Learning Control of Neural Sound Effects Synthesis from Physically Inspired Models
Yisu Zong, Joshua Reiss
TL;DR
The paper tackles the challenge of achieving both realism and intuitive control in real-time sound effects. It proposes a two-stage neural framework guided by a physically inspired explosion representation, using FiLM conditioning and a latent discriminator to obtain disentangled control, and explores two transfer strategies—supervised pseudo-labeling and unsupervised CycleGAN—for aligning synthetic sounds with real-world audio. Results show that supervised transfer delivers strong control fidelity within the PM parameter range, while unsupervised transfer provides robust audio quality across a broader parameter space, illustrating a practical pathway to fuse physics priors with neural synthesis for tunable, high-fidelity sound design.
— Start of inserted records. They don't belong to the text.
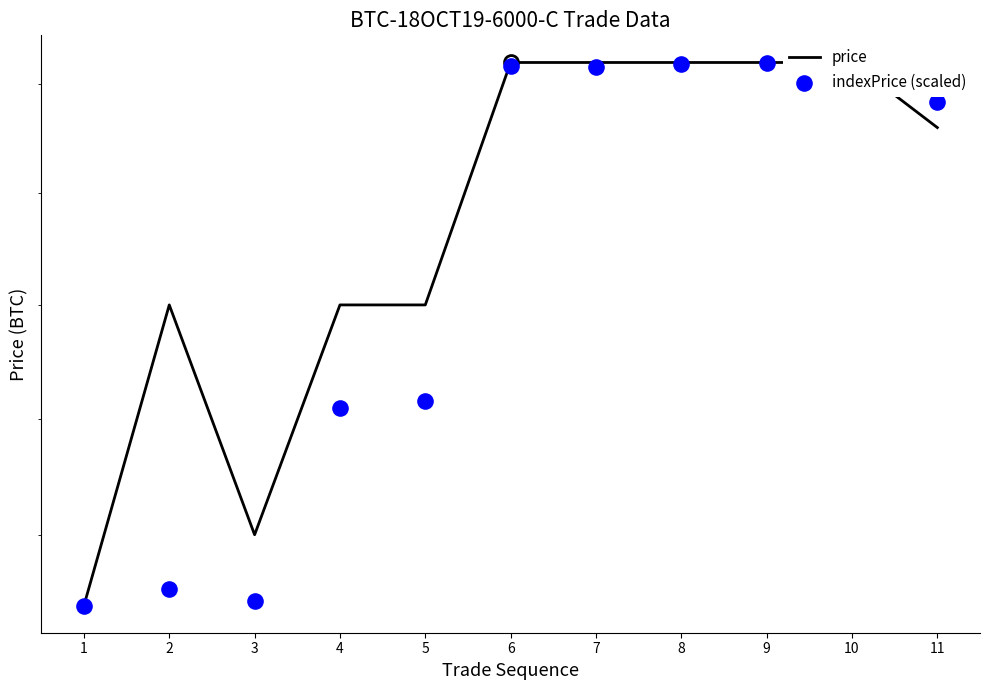

Which series has the largest total across all categories?

price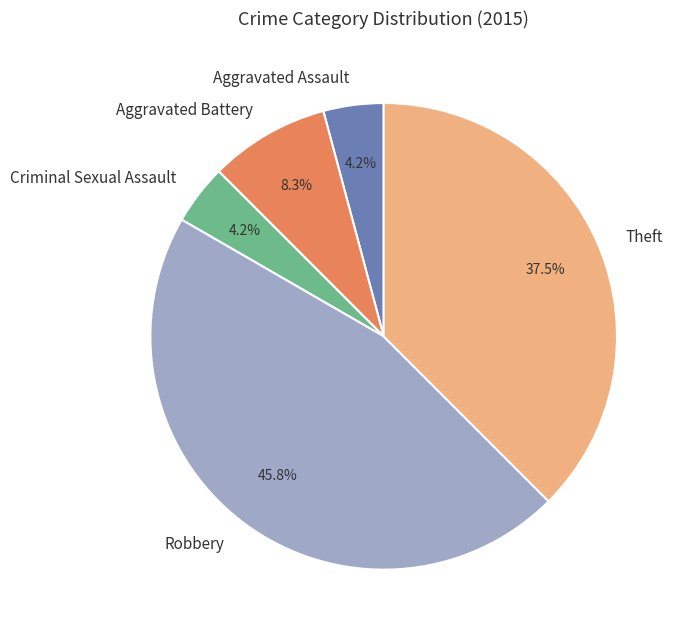

Which slice is the largest?

Robbery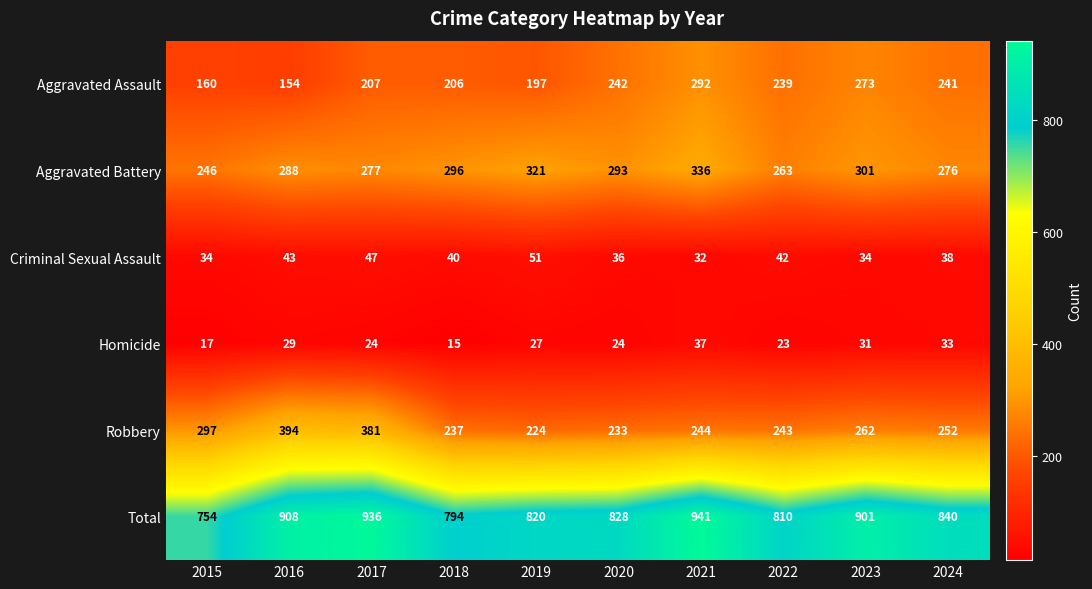

Where is Aggravated Assault nearest to the value 223?

2017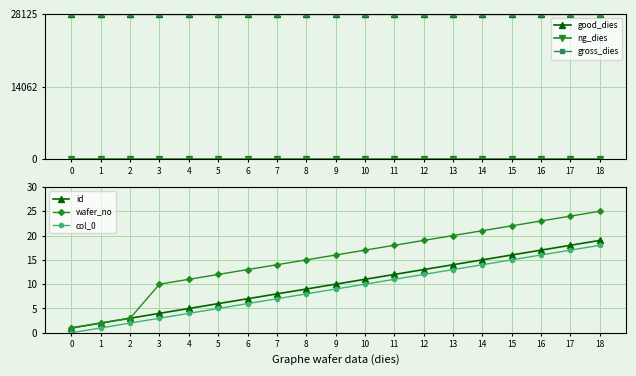

What is the average value of the wafer_no series?

15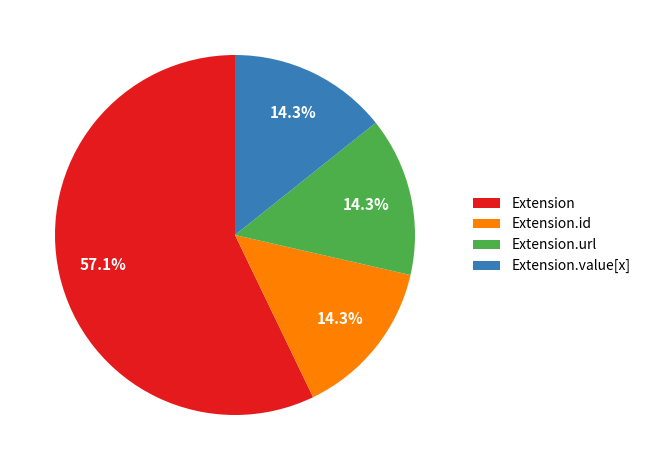

True or false: Extension.url accounts for 99% of the total.

False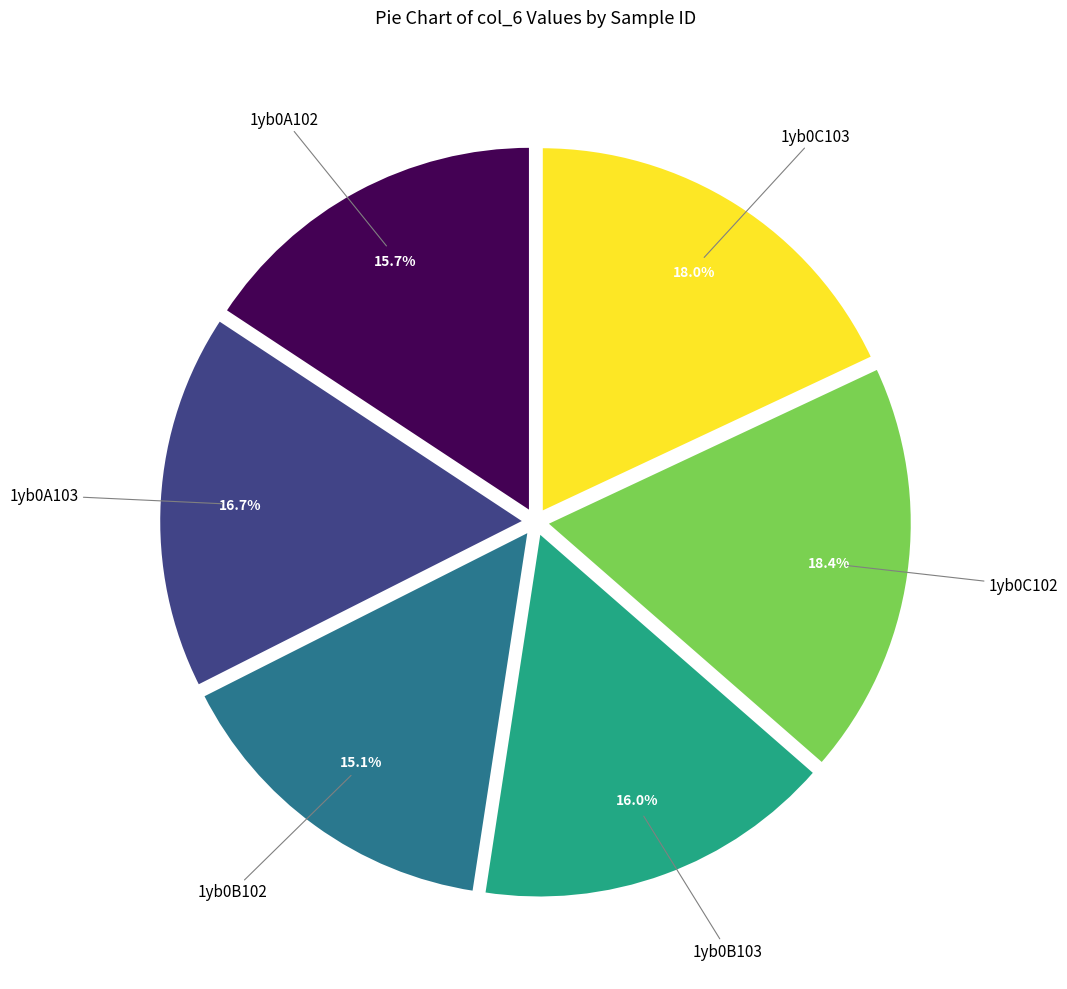

Is there any slice that represents more than half of the pie?

No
This work has potential impact for game audio, film post-production, and real-time sound design where both controllability and realism are crucial.
Abstract
Sound effects model design commonly uses digital signal processing techniques with full control ability, but it is difficult to achieve realism within a limited number of parameters. Recently, neural sound effects synthesis methods have emerged as a promising approach for generating high-quality and realistic sounds, but the process of synthesizing the desired sound poses difficulties in terms of control. This paper presents a real-time neural synthesis model guided by a physically inspired model, enabling the generation of high-quality sounds while inheriting the control interface of the physically inspired model. We showcase the superior performance of our model in terms of sound quality and control.